Actions to take:
a. Name every user who posted in the thread on hunting bands.
b. Set down the passage of the thread on hunting bands between "## Madison (Mar" and "(Oct 4, 2005)", inclusive.

Text section:
------------------------------
# BANDS!!!



## greenheadfallon (Oct 19, 2005)

Just wondering if any of you got any bands this year and have got the info back on the bands. I personnaly haven't got any this year but are hoping to get some next weak after christmas. :beer:

greenheadfallon


----------



## Madison (Mar 1, 2002)

This is my first year living in ND and my first year without witnessing at least one band shot.. MY buddies back home ended up with 9 for the year.. not bad..


----------



## Bandcollector02 (Oct 4, 2005)

No bands for me this year  . My buddy shot a nice Canada Goose with a band though.


----------



## quackattack (Sep 27, 2003)

I witnessed 2 bands shot and I got one myself. Two of them were shot in eastern ND during the same hunt. A male and a female hatched in 2003 or earlier, both banded near Ortonville, MN. And the other was shot in Western, MN and was banded in Nebraska a few years earlier. :beer:


----------



## bandman (Feb 13, 2006)

got a banded greenie opening day and a double banded lesser midway through the season. (first time ever making money while hunting, lol)
------------------------------
Data extract:
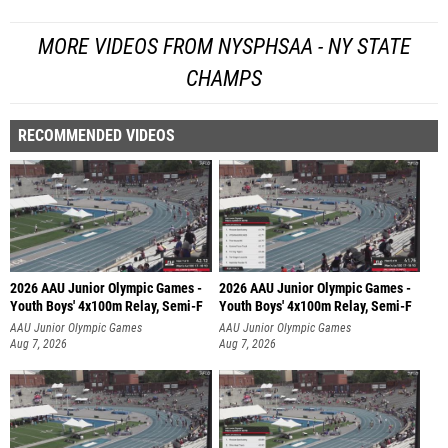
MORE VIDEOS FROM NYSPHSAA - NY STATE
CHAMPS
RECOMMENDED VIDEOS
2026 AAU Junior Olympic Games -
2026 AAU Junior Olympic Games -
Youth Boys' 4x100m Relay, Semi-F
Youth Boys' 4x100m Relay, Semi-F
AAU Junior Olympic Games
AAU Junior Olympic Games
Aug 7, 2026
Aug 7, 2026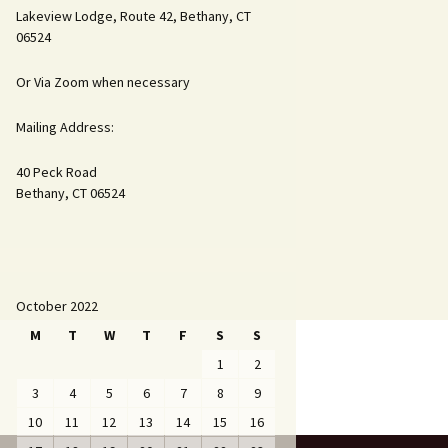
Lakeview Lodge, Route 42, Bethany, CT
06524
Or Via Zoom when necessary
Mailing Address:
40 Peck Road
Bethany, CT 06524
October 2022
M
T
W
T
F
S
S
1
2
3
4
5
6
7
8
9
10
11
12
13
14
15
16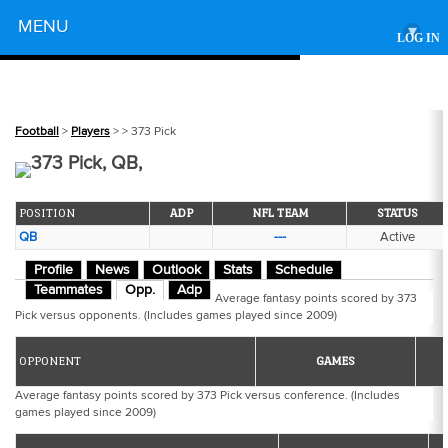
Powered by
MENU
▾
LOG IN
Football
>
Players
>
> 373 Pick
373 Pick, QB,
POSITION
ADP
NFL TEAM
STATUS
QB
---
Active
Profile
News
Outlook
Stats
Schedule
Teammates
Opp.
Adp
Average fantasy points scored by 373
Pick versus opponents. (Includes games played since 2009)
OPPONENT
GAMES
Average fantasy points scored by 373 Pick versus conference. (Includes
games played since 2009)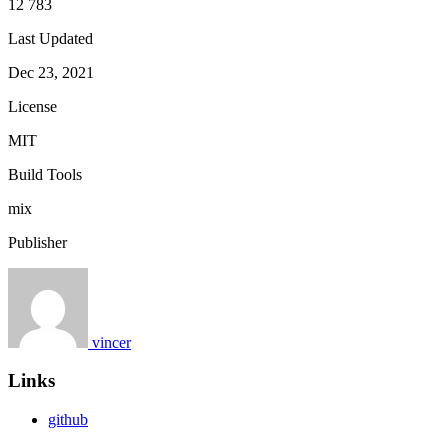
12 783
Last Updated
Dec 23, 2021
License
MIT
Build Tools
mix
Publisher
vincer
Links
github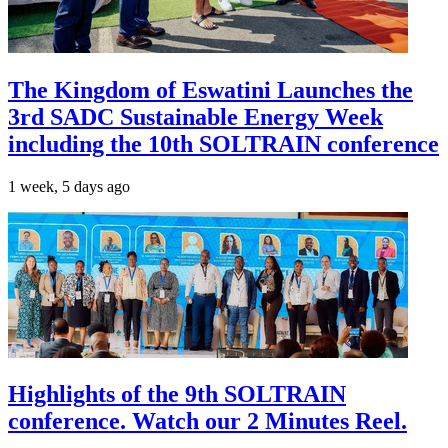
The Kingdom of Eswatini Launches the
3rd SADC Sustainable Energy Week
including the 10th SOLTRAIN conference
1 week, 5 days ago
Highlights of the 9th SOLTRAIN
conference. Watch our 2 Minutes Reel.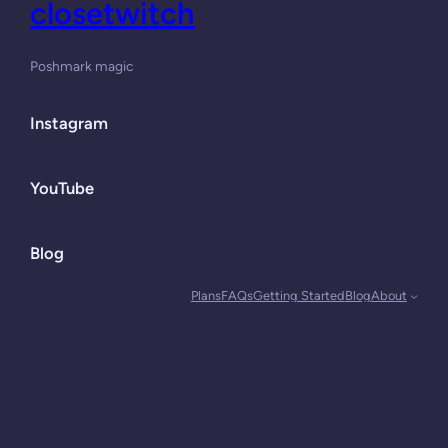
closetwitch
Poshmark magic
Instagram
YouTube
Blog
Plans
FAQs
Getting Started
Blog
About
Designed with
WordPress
------------------------------
Answers by task:
a. greenheadfallon, Madison, Bandcollector02, quackattack, bandman

b.
## Madison (Mar 1, 2002)

This is my first year living in ND and my first year without witnessing at least one band shot.. MY buddies back home ended up with 9 for the year.. not bad..


----------



## Bandcollector02 (Oct 4, 2005)